G A Shuttlesworth1, D G de Rooij, I Huhtaniemi, T Reissmann, L D Russell, G Shetty, G Wilson, M L Meistrich.   

Abstract

The initial changes in the numbers, proliferation, and differentiation of A spermatogonia in irradiated rats after the administration of a GnRH antagonist, which is known to induce differentiation in this system, were investigated. LBNF1 rats were given 6 Gy of gamma-irradiation; some were treated with the GnRH antagonist Cetrorelix beginning 15 weeks after irradiation. Although the spermatogonia in the irradiated rats without hormone treatment continue to proliferate (labeling and mitotic indexes of 24% and 18%, respectively), they underwent apoptosis (apoptotic indexes of 21% by the terminal transferase-mediated end labeling assay and 9% by nuclear morphology), resulting in a constant number of A spermatogonia. Whole mount analysis of clones ofA spermatogonia revealed that larger clones were more likely to undergo apoptosis than mitosis. Hormone administration decreased the intratesticular testosterone concentration to 6% of the level in irradiated rats within 1 week. Concomitantly, there was a decrease in spermatogonial apoptotic indexes to 43% of levels in irradiated-only rats, leading to an increases in their numbers by 150%, their diameters by 11%, and their labeling indexes by 31%. The sizes of the mitotic clones gradually increased, and clones of more than eight cells appeared at week 3 of hormone treatment.

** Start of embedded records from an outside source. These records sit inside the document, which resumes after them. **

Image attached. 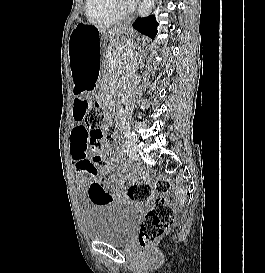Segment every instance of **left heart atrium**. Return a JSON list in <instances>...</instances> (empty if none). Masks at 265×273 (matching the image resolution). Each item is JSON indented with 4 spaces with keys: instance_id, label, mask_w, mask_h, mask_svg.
<instances>
[{
    "instance_id": "39dd6f15",
    "label": "left heart atrium",
    "mask_w": 265,
    "mask_h": 273,
    "mask_svg": "<svg viewBox=\"0 0 265 273\" xmlns=\"http://www.w3.org/2000/svg\"><path fill=\"white\" fill-rule=\"evenodd\" d=\"M127 1L132 2V1H134V0H127Z\"/></svg>"
}]
</instances>
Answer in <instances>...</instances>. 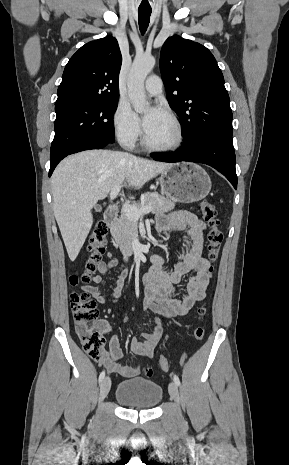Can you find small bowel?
<instances>
[{"instance_id": "small-bowel-1", "label": "small bowel", "mask_w": 289, "mask_h": 465, "mask_svg": "<svg viewBox=\"0 0 289 465\" xmlns=\"http://www.w3.org/2000/svg\"><path fill=\"white\" fill-rule=\"evenodd\" d=\"M156 229L163 233L183 232L187 238V246L177 255V262L173 268H168L162 257H156L149 272L144 276L145 300L144 309H150L166 318L185 315L197 301L205 298L211 282L209 263L204 257L205 223L187 211H175L162 215L157 219ZM107 262L100 261L97 270L100 274L93 277L97 284L102 283L103 274L117 266L118 260L112 252L108 253ZM192 272L186 290L179 291L177 286L183 276ZM127 270H123L110 295H105L99 286H84V290L98 303H118L123 295ZM125 318V316H123ZM99 326L105 333H111L110 325L100 321ZM164 333L160 319H155L150 332L141 333L130 341L133 353L145 357H152L154 350ZM123 353L119 339L111 335L108 341V351H104L99 360L110 372L123 377H133L140 372V367L122 365L119 361Z\"/></svg>"}]
</instances>
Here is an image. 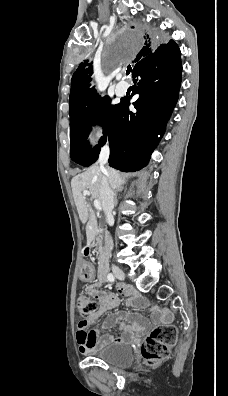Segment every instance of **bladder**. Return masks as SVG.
<instances>
[{
    "instance_id": "31cf9c89",
    "label": "bladder",
    "mask_w": 228,
    "mask_h": 396,
    "mask_svg": "<svg viewBox=\"0 0 228 396\" xmlns=\"http://www.w3.org/2000/svg\"><path fill=\"white\" fill-rule=\"evenodd\" d=\"M92 356L115 366H127L134 361V352L128 343L115 342L96 348Z\"/></svg>"
}]
</instances>
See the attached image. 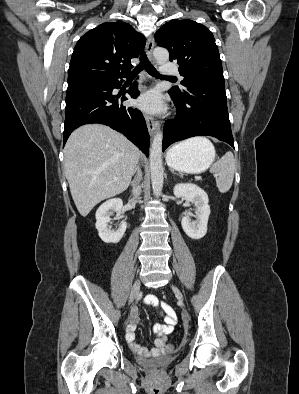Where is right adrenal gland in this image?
I'll use <instances>...</instances> for the list:
<instances>
[{
  "mask_svg": "<svg viewBox=\"0 0 299 394\" xmlns=\"http://www.w3.org/2000/svg\"><path fill=\"white\" fill-rule=\"evenodd\" d=\"M141 177H142L141 172H140V170H138L137 177L131 182V186L135 187L140 182Z\"/></svg>",
  "mask_w": 299,
  "mask_h": 394,
  "instance_id": "2a0ac1e0",
  "label": "right adrenal gland"
}]
</instances>
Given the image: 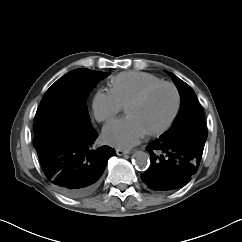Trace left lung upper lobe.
I'll return each mask as SVG.
<instances>
[{
	"label": "left lung upper lobe",
	"mask_w": 242,
	"mask_h": 242,
	"mask_svg": "<svg viewBox=\"0 0 242 242\" xmlns=\"http://www.w3.org/2000/svg\"><path fill=\"white\" fill-rule=\"evenodd\" d=\"M171 75L180 93L181 106L172 126L160 138L173 142L185 140L205 142L207 130L196 94L188 84L174 74Z\"/></svg>",
	"instance_id": "5c2ea615"
}]
</instances>
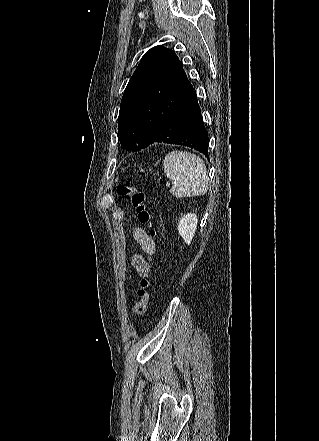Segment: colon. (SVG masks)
Listing matches in <instances>:
<instances>
[{
	"instance_id": "1",
	"label": "colon",
	"mask_w": 319,
	"mask_h": 441,
	"mask_svg": "<svg viewBox=\"0 0 319 441\" xmlns=\"http://www.w3.org/2000/svg\"><path fill=\"white\" fill-rule=\"evenodd\" d=\"M117 192L120 196L127 198L134 209L137 212L138 220L141 223H146L150 227L151 236L155 237L157 235L156 230L153 227V223L151 221V212L147 202L145 192L141 190H137L129 184L120 185L117 188ZM152 259V258H151ZM151 286V280L148 277H145L140 282V289L138 291L139 299L134 304L132 312L135 317L142 316L147 308L150 292L149 288Z\"/></svg>"
}]
</instances>
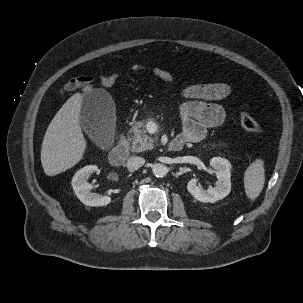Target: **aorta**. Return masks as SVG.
Masks as SVG:
<instances>
[{"instance_id": "762f6f07", "label": "aorta", "mask_w": 303, "mask_h": 303, "mask_svg": "<svg viewBox=\"0 0 303 303\" xmlns=\"http://www.w3.org/2000/svg\"><path fill=\"white\" fill-rule=\"evenodd\" d=\"M153 174L158 178H163L168 173V169L164 164H155L152 168Z\"/></svg>"}]
</instances>
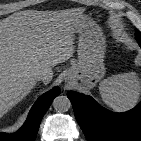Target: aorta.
<instances>
[{"mask_svg":"<svg viewBox=\"0 0 141 141\" xmlns=\"http://www.w3.org/2000/svg\"><path fill=\"white\" fill-rule=\"evenodd\" d=\"M53 107L57 112H67L71 108V102L67 96H57L53 101Z\"/></svg>","mask_w":141,"mask_h":141,"instance_id":"762f6f07","label":"aorta"}]
</instances>
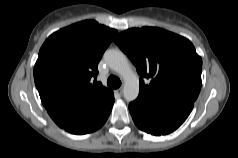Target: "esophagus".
Here are the masks:
<instances>
[{
	"mask_svg": "<svg viewBox=\"0 0 238 158\" xmlns=\"http://www.w3.org/2000/svg\"><path fill=\"white\" fill-rule=\"evenodd\" d=\"M118 93L120 94V95H122L123 94V88L122 87H120V88H118Z\"/></svg>",
	"mask_w": 238,
	"mask_h": 158,
	"instance_id": "1",
	"label": "esophagus"
}]
</instances>
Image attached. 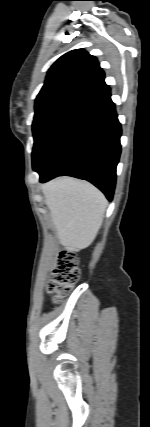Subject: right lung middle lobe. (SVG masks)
Returning <instances> with one entry per match:
<instances>
[{
    "mask_svg": "<svg viewBox=\"0 0 150 427\" xmlns=\"http://www.w3.org/2000/svg\"><path fill=\"white\" fill-rule=\"evenodd\" d=\"M79 111L78 108L67 106H54L35 111L32 152L35 171L42 164L57 137Z\"/></svg>",
    "mask_w": 150,
    "mask_h": 427,
    "instance_id": "obj_1",
    "label": "right lung middle lobe"
}]
</instances>
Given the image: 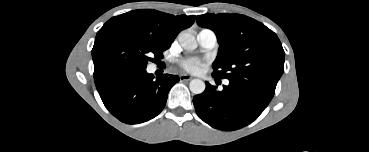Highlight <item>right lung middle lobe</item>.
I'll return each instance as SVG.
<instances>
[{"label": "right lung middle lobe", "mask_w": 369, "mask_h": 152, "mask_svg": "<svg viewBox=\"0 0 369 152\" xmlns=\"http://www.w3.org/2000/svg\"><path fill=\"white\" fill-rule=\"evenodd\" d=\"M168 49L135 28L111 23L98 31L92 49L94 77L119 67L146 68Z\"/></svg>", "instance_id": "dd1d6c3e"}]
</instances>
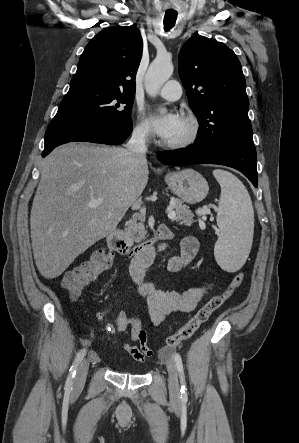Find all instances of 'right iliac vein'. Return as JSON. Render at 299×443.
<instances>
[{
	"label": "right iliac vein",
	"instance_id": "obj_1",
	"mask_svg": "<svg viewBox=\"0 0 299 443\" xmlns=\"http://www.w3.org/2000/svg\"><path fill=\"white\" fill-rule=\"evenodd\" d=\"M89 364L90 361L87 358L80 363L73 383V386L76 390H80L83 388L86 381Z\"/></svg>",
	"mask_w": 299,
	"mask_h": 443
}]
</instances>
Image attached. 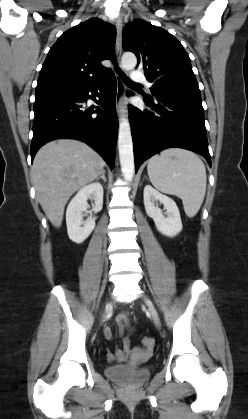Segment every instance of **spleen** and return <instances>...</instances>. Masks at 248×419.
<instances>
[{
    "label": "spleen",
    "mask_w": 248,
    "mask_h": 419,
    "mask_svg": "<svg viewBox=\"0 0 248 419\" xmlns=\"http://www.w3.org/2000/svg\"><path fill=\"white\" fill-rule=\"evenodd\" d=\"M147 171L158 190L182 199L188 217L197 214L206 193V168L194 152L181 148L166 149L150 158Z\"/></svg>",
    "instance_id": "3e777b00"
}]
</instances>
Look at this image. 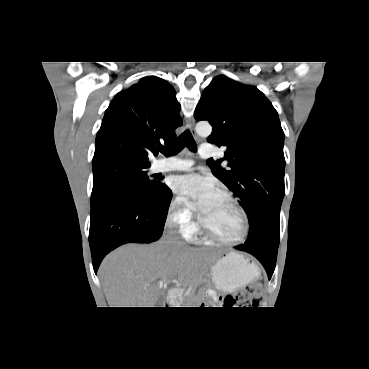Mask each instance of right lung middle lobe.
Instances as JSON below:
<instances>
[{
	"label": "right lung middle lobe",
	"instance_id": "right-lung-middle-lobe-1",
	"mask_svg": "<svg viewBox=\"0 0 369 369\" xmlns=\"http://www.w3.org/2000/svg\"><path fill=\"white\" fill-rule=\"evenodd\" d=\"M149 167L150 165L128 161L93 165L91 204L116 189H129L143 197L160 194L165 189V184L149 178L147 175Z\"/></svg>",
	"mask_w": 369,
	"mask_h": 369
}]
</instances>
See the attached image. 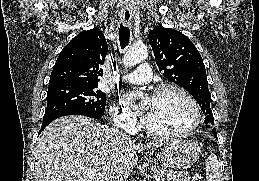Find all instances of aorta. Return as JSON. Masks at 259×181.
I'll return each mask as SVG.
<instances>
[{"label":"aorta","instance_id":"aorta-1","mask_svg":"<svg viewBox=\"0 0 259 181\" xmlns=\"http://www.w3.org/2000/svg\"><path fill=\"white\" fill-rule=\"evenodd\" d=\"M148 56V49L145 44H134L128 48L123 57V63L127 67H132Z\"/></svg>","mask_w":259,"mask_h":181}]
</instances>
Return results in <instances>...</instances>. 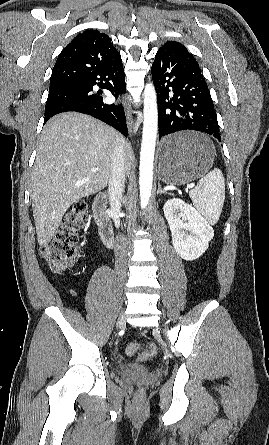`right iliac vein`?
Masks as SVG:
<instances>
[{"label":"right iliac vein","mask_w":269,"mask_h":445,"mask_svg":"<svg viewBox=\"0 0 269 445\" xmlns=\"http://www.w3.org/2000/svg\"><path fill=\"white\" fill-rule=\"evenodd\" d=\"M124 324H125V318H124V316H121V317L118 319L117 325L120 327V326H122V325H124Z\"/></svg>","instance_id":"right-iliac-vein-1"}]
</instances>
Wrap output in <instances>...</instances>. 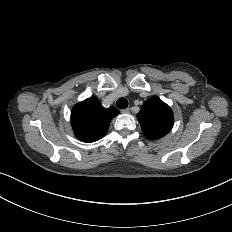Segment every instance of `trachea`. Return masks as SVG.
<instances>
[{"mask_svg":"<svg viewBox=\"0 0 232 232\" xmlns=\"http://www.w3.org/2000/svg\"><path fill=\"white\" fill-rule=\"evenodd\" d=\"M116 106L119 108V109H125L128 107V101L127 99L125 98H120L117 100L116 102Z\"/></svg>","mask_w":232,"mask_h":232,"instance_id":"obj_1","label":"trachea"}]
</instances>
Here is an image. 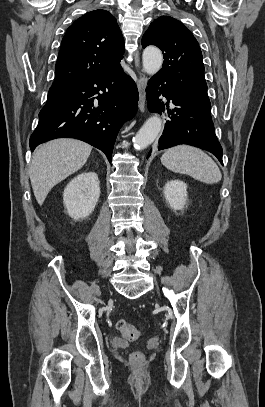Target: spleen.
<instances>
[{
	"label": "spleen",
	"mask_w": 265,
	"mask_h": 407,
	"mask_svg": "<svg viewBox=\"0 0 265 407\" xmlns=\"http://www.w3.org/2000/svg\"><path fill=\"white\" fill-rule=\"evenodd\" d=\"M162 164L169 170L187 174L207 184L221 180L222 174L204 151L189 145H178L165 151L161 157Z\"/></svg>",
	"instance_id": "1"
}]
</instances>
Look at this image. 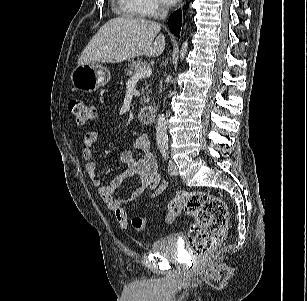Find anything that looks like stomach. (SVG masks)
<instances>
[{"instance_id": "obj_1", "label": "stomach", "mask_w": 307, "mask_h": 301, "mask_svg": "<svg viewBox=\"0 0 307 301\" xmlns=\"http://www.w3.org/2000/svg\"><path fill=\"white\" fill-rule=\"evenodd\" d=\"M110 78L109 69L94 63L78 65L71 73L74 88L87 93L106 85Z\"/></svg>"}]
</instances>
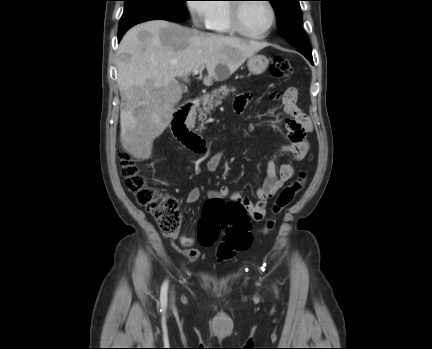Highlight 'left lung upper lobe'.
Returning a JSON list of instances; mask_svg holds the SVG:
<instances>
[{
    "mask_svg": "<svg viewBox=\"0 0 432 349\" xmlns=\"http://www.w3.org/2000/svg\"><path fill=\"white\" fill-rule=\"evenodd\" d=\"M268 1H270L276 12L279 33L294 47L310 50L306 34L301 26L300 0Z\"/></svg>",
    "mask_w": 432,
    "mask_h": 349,
    "instance_id": "left-lung-upper-lobe-1",
    "label": "left lung upper lobe"
}]
</instances>
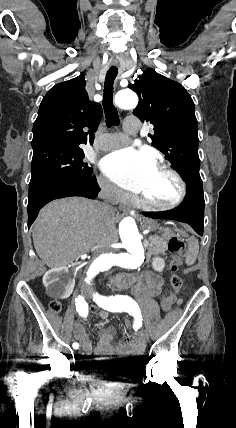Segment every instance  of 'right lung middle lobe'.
Returning <instances> with one entry per match:
<instances>
[{
  "label": "right lung middle lobe",
  "mask_w": 236,
  "mask_h": 428,
  "mask_svg": "<svg viewBox=\"0 0 236 428\" xmlns=\"http://www.w3.org/2000/svg\"><path fill=\"white\" fill-rule=\"evenodd\" d=\"M83 144L46 145L33 149L29 186L59 178L91 177L92 168L84 161Z\"/></svg>",
  "instance_id": "right-lung-middle-lobe-1"
}]
</instances>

A spermatogonial differentiation began at week 4, and by week 6.6, differentiation occurred in 30% of the tubules. Thus, suppression of intratesticular testosterone by the GnRH antagonist may be responsible for the immediate changes in spermatogonial numbers and kinetics, but several additional steps are required before differentiation begins, which did not occur until week 4.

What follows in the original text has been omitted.